Start of ENTRIES SHOWN
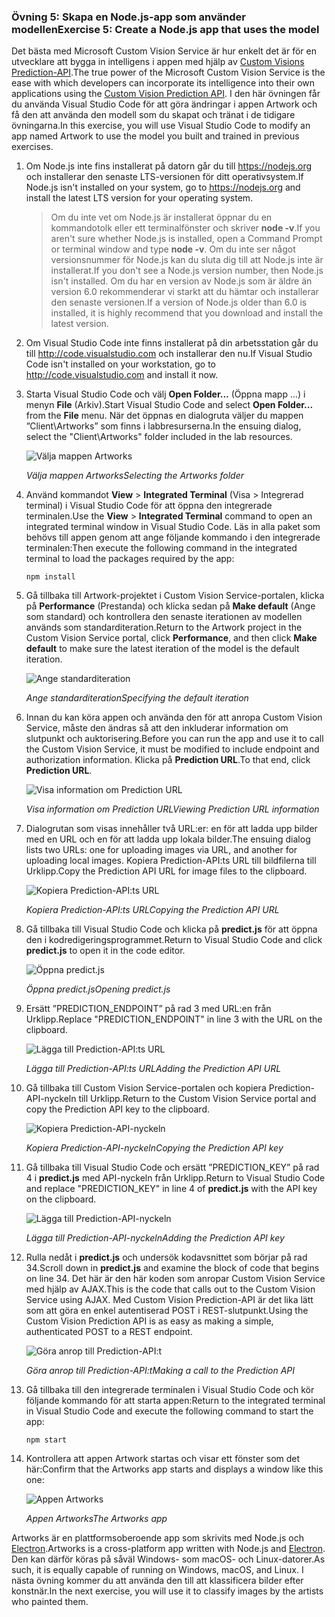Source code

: ### <a name="exercise-5-create-a-nodejs-app-that-uses-the-model"></a><span data-ttu-id="79b57-101">Övning 5: Skapa en Node.js-app som använder modellen</span><span class="sxs-lookup"><span data-stu-id="79b57-101">Exercise 5: Create a Node.js app that uses the model</span></span>

<span data-ttu-id="79b57-102">Det bästa med Microsoft Custom Vision Service är hur enkelt det är för en utvecklare att bygga in intelligens i appen med hjälp av [Custom Visions Prediction-API](https://southcentralus.dev.cognitive.microsoft.com/docs/services/eb68250e4e954d9bae0c2650db79c653/operations/58acd3c1ef062f0344a42814).</span><span class="sxs-lookup"><span data-stu-id="79b57-102">The true power of the Microsoft Custom Vision Service is the ease with which developers can incorporate its intelligence into their own applications using the [Custom Vision Prediction API](https://southcentralus.dev.cognitive.microsoft.com/docs/services/eb68250e4e954d9bae0c2650db79c653/operations/58acd3c1ef062f0344a42814).</span></span> <span data-ttu-id="79b57-103">I den här övningen får du använda Visual Studio Code för att göra ändringar i appen Artwork och få den att använda den modell som du skapat och tränat i de tidigare övningarna.</span><span class="sxs-lookup"><span data-stu-id="79b57-103">In this exercise, you will use Visual Studio Code to modify an app named Artwork to use the model you built and trained in previous exercises.</span></span>

1. <span data-ttu-id="79b57-104">Om Node.js inte fins installerat på datorn går du till https://nodejs.org och installerar den senaste LTS-versionen för ditt operativsystem.</span><span class="sxs-lookup"><span data-stu-id="79b57-104">If Node.js isn't installed on your system, go to https://nodejs.org and install the latest LTS version for your operating system.</span></span>

    > <span data-ttu-id="79b57-105">Om du inte vet om Node.js är installerat öppnar du en kommandotolk eller ett terminalfönster och skriver **node -v**.</span><span class="sxs-lookup"><span data-stu-id="79b57-105">If you aren't sure whether Node.js is installed, open a Command Prompt or terminal window and type **node -v**.</span></span> <span data-ttu-id="79b57-106">Om du inte ser något versionsnummer för Node.js kan du sluta dig till att Node.js inte är installerat.</span><span class="sxs-lookup"><span data-stu-id="79b57-106">If you don't see a Node.js version number, then Node.js isn't installed.</span></span> <span data-ttu-id="79b57-107">Om du har en version av Node.js som är äldre än version 6.0 rekommenderar vi starkt att du hämtar och installerar den senaste versionen.</span><span class="sxs-lookup"><span data-stu-id="79b57-107">If a version of Node.js older than 6.0 is installed, it is highly recommend that you download and install the latest version.</span></span>

1. <span data-ttu-id="79b57-108">Om Visual Studio Code inte finns installerat på din arbetsstation går du till http://code.visualstudio.com och installerar den nu.</span><span class="sxs-lookup"><span data-stu-id="79b57-108">If Visual Studio Code isn't installed on your workstation, go to http://code.visualstudio.com and install it now.</span></span>

1. <span data-ttu-id="79b57-109">Starta Visual Studio Code och välj **Open Folder...**  (Öppna mapp ...) i menyn **File** (Arkiv).</span><span class="sxs-lookup"><span data-stu-id="79b57-109">Start Visual Studio Code and select **Open Folder...** from the **File** menu.</span></span> <span data-ttu-id="79b57-110">När det öppnas en dialogruta väljer du mappen ”Client\Artworks” som finns i labbresurserna.</span><span class="sxs-lookup"><span data-stu-id="79b57-110">In the ensuing dialog, select the "Client\Artworks" folder included in the lab resources.</span></span>

    ![Välja mappen Artworks](../images/fe-select-folder.png)

    <span data-ttu-id="79b57-112">_Välja mappen Artworks_</span><span class="sxs-lookup"><span data-stu-id="79b57-112">_Selecting the Artworks folder_</span></span> 

1. <span data-ttu-id="79b57-113">Använd kommandot **View** > **Integrated Terminal** (Visa > Integrerad terminal) i Visual Studio Code för att öppna den integrerade terminalen.</span><span class="sxs-lookup"><span data-stu-id="79b57-113">Use the **View** > **Integrated Terminal** command to open an integrated terminal window in Visual Studio Code.</span></span> <span data-ttu-id="79b57-114">Läs in alla paket som behövs till appen genom att ange följande kommando i den integrerade terminalen:</span><span class="sxs-lookup"><span data-stu-id="79b57-114">Then execute the following command in the integrated terminal to load the packages required by the app:</span></span>

    ```
    npm install
    ```

1. <span data-ttu-id="79b57-115">Gå tillbaka till Artwork-projektet i Custom Vision Service-portalen, klicka på **Performance** (Prestanda) och klicka sedan på **Make default** (Ange som standard) och kontrollera den senaste iterationen av modellen används som standarditeration.</span><span class="sxs-lookup"><span data-stu-id="79b57-115">Return to the Artwork project in the Custom Vision Service portal, click **Performance**, and then click **Make default** to make sure the latest iteration of the model is the default iteration.</span></span> 

    ![Ange standarditeration](../images/portal-make-default.png)

    <span data-ttu-id="79b57-117">_Ange standarditeration_</span><span class="sxs-lookup"><span data-stu-id="79b57-117">_Specifying the default iteration_</span></span> 

1. <span data-ttu-id="79b57-118">Innan du kan köra appen och använda den för att anropa Custom Vision Service, måste den ändras så att den inkluderar information om slutpunkt och auktorisering.</span><span class="sxs-lookup"><span data-stu-id="79b57-118">Before you can run the app and use it to call the Custom Vision Service, it must be modified to include endpoint and authorization information.</span></span> <span data-ttu-id="79b57-119">Klicka på **Prediction URL**.</span><span class="sxs-lookup"><span data-stu-id="79b57-119">To that end, click **Prediction URL**.</span></span>

    ![Visa information om Prediction URL](../images/portal-prediction-url.png)

    <span data-ttu-id="79b57-121">_Visa information om Prediction URL_</span><span class="sxs-lookup"><span data-stu-id="79b57-121">_Viewing Prediction URL information_</span></span> 

1. <span data-ttu-id="79b57-122">Dialogrutan som visas innehåller två URL:er: en för att ladda upp bilder med en URL och en för att ladda upp lokala bilder.</span><span class="sxs-lookup"><span data-stu-id="79b57-122">The ensuing dialog lists two URLs: one for uploading images via URL, and another for uploading local images.</span></span> <span data-ttu-id="79b57-123">Kopiera Prediction-API:ts URL till bildfilerna till Urklipp.</span><span class="sxs-lookup"><span data-stu-id="79b57-123">Copy the Prediction API URL for image files to the clipboard.</span></span> 

    ![Kopiera Prediction-API:ts URL](../images/copy-prediction-url.png)

    <span data-ttu-id="79b57-125">_Kopiera Prediction-API:ts URL_</span><span class="sxs-lookup"><span data-stu-id="79b57-125">_Copying the Prediction API URL_</span></span> 

1. <span data-ttu-id="79b57-126">Gå tillbaka till Visual Studio Code och klicka på **predict.js** för att öppna den i kodredigeringsprogrammet.</span><span class="sxs-lookup"><span data-stu-id="79b57-126">Return to Visual Studio Code and click **predict.js** to open it in the code editor.</span></span>

    ![Öppna predict.js](../images/vs-predict-file.png)

    <span data-ttu-id="79b57-128">_Öppna predict.js_</span><span class="sxs-lookup"><span data-stu-id="79b57-128">_Opening predict.js_</span></span> 

1. <span data-ttu-id="79b57-129">Ersätt ”PREDICTION_ENDPOINT” på rad 3 med URL:en från Urklipp.</span><span class="sxs-lookup"><span data-stu-id="79b57-129">Replace "PREDICTION_ENDPOINT" in line 3 with the URL on the clipboard.</span></span>

    ![Lägga till Prediction-API:ts URL](../images/vs-prediction-endpoint.png)

    <span data-ttu-id="79b57-131">_Lägga till Prediction-API:ts URL_</span><span class="sxs-lookup"><span data-stu-id="79b57-131">_Adding the Prediction API URL_</span></span> 

1. <span data-ttu-id="79b57-132">Gå tillbaka till Custom Vision Service-portalen och kopiera Prediction-API-nyckeln till Urklipp.</span><span class="sxs-lookup"><span data-stu-id="79b57-132">Return to the Custom Vision Service portal and copy the Prediction API key to the clipboard.</span></span> 

    ![Kopiera Prediction-API-nyckeln](../images/copy-prediction-key.png)

    <span data-ttu-id="79b57-134">_Kopiera Prediction-API-nyckeln_</span><span class="sxs-lookup"><span data-stu-id="79b57-134">_Copying the Prediction API key_</span></span> 

1. <span data-ttu-id="79b57-135">Gå tillbaka till Visual Studio Code och ersätt ”PREDICTION_KEY” på rad 4 i **predict.js** med API-nyckeln från Urklipp.</span><span class="sxs-lookup"><span data-stu-id="79b57-135">Return to Visual Studio Code and replace "PREDICTION_KEY" in line 4 of **predict.js** with the API key on the clipboard.</span></span>

    ![Lägga till Prediction-API-nyckeln](../images/vs-prediction-key.png)

    <span data-ttu-id="79b57-137">_Lägga till Prediction-API-nyckeln_</span><span class="sxs-lookup"><span data-stu-id="79b57-137">_Adding the Prediction API key_</span></span> 

1. <span data-ttu-id="79b57-138">Rulla nedåt i **predict.js** och undersök kodavsnittet som börjar på rad 34.</span><span class="sxs-lookup"><span data-stu-id="79b57-138">Scroll down in **predict.js** and examine the block of code that begins on line 34.</span></span> <span data-ttu-id="79b57-139">Det här är den här koden som anropar Custom Vision Service med hjälp av AJAX.</span><span class="sxs-lookup"><span data-stu-id="79b57-139">This is the code that calls out to the Custom Vision Service using AJAX.</span></span> <span data-ttu-id="79b57-140">Med Custom Vision Prediction-API är det lika lätt som att göra en enkel autentiserad POST i REST-slutpunkt.</span><span class="sxs-lookup"><span data-stu-id="79b57-140">Using the Custom Vision Prediction API is as easy as making a simple, authenticated POST to a REST endpoint.</span></span>

    ![Göra anrop till Prediction-API:t](../images/vs-code-block.png)

    <span data-ttu-id="79b57-142">_Göra anrop till Prediction-API:t_</span><span class="sxs-lookup"><span data-stu-id="79b57-142">_Making a call to the Prediction API_</span></span> 

1. <span data-ttu-id="79b57-143">Gå tillbaka till den integrerade terminalen i Visual Studio Code och kör följande kommando för att starta appen:</span><span class="sxs-lookup"><span data-stu-id="79b57-143">Return to the integrated terminal in Visual Studio Code and execute the following command to start the app:</span></span>

    ```
    npm start
    ```

1. <span data-ttu-id="79b57-144">Kontrollera att appen Artwork startas och visar ett fönster som det här:</span><span class="sxs-lookup"><span data-stu-id="79b57-144">Confirm that the Artworks app starts and displays a window like this one:</span></span>

    ![Appen Artworks](../images/app-startup.png)

    <span data-ttu-id="79b57-146">_Appen Artworks_</span><span class="sxs-lookup"><span data-stu-id="79b57-146">_The Artworks app_</span></span> 

<span data-ttu-id="79b57-147">Artworks är en plattformsoberoende app som skrivits med Node.js och [Electron](https://electron.atom.io/).</span><span class="sxs-lookup"><span data-stu-id="79b57-147">Artworks is a cross-platform app written with Node.js and [Electron](https://electron.atom.io/).</span></span> <span data-ttu-id="79b57-148">Den kan därför köras på såväl Windows- som macOS- och Linux-datorer.</span><span class="sxs-lookup"><span data-stu-id="79b57-148">As such, it is equally capable of running on Windows, macOS, and Linux.</span></span> <span data-ttu-id="79b57-149">I nästa övning kommer du att använda den till att klassificera bilder efter konstnär.</span><span class="sxs-lookup"><span data-stu-id="79b57-149">In the next exercise, you will use it to classify images by the artists who painted them.</span></span>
End of ENTRIES SHOWN
Based on the entries above, please count how many lines contain the string "make", and reply with the figure only.

2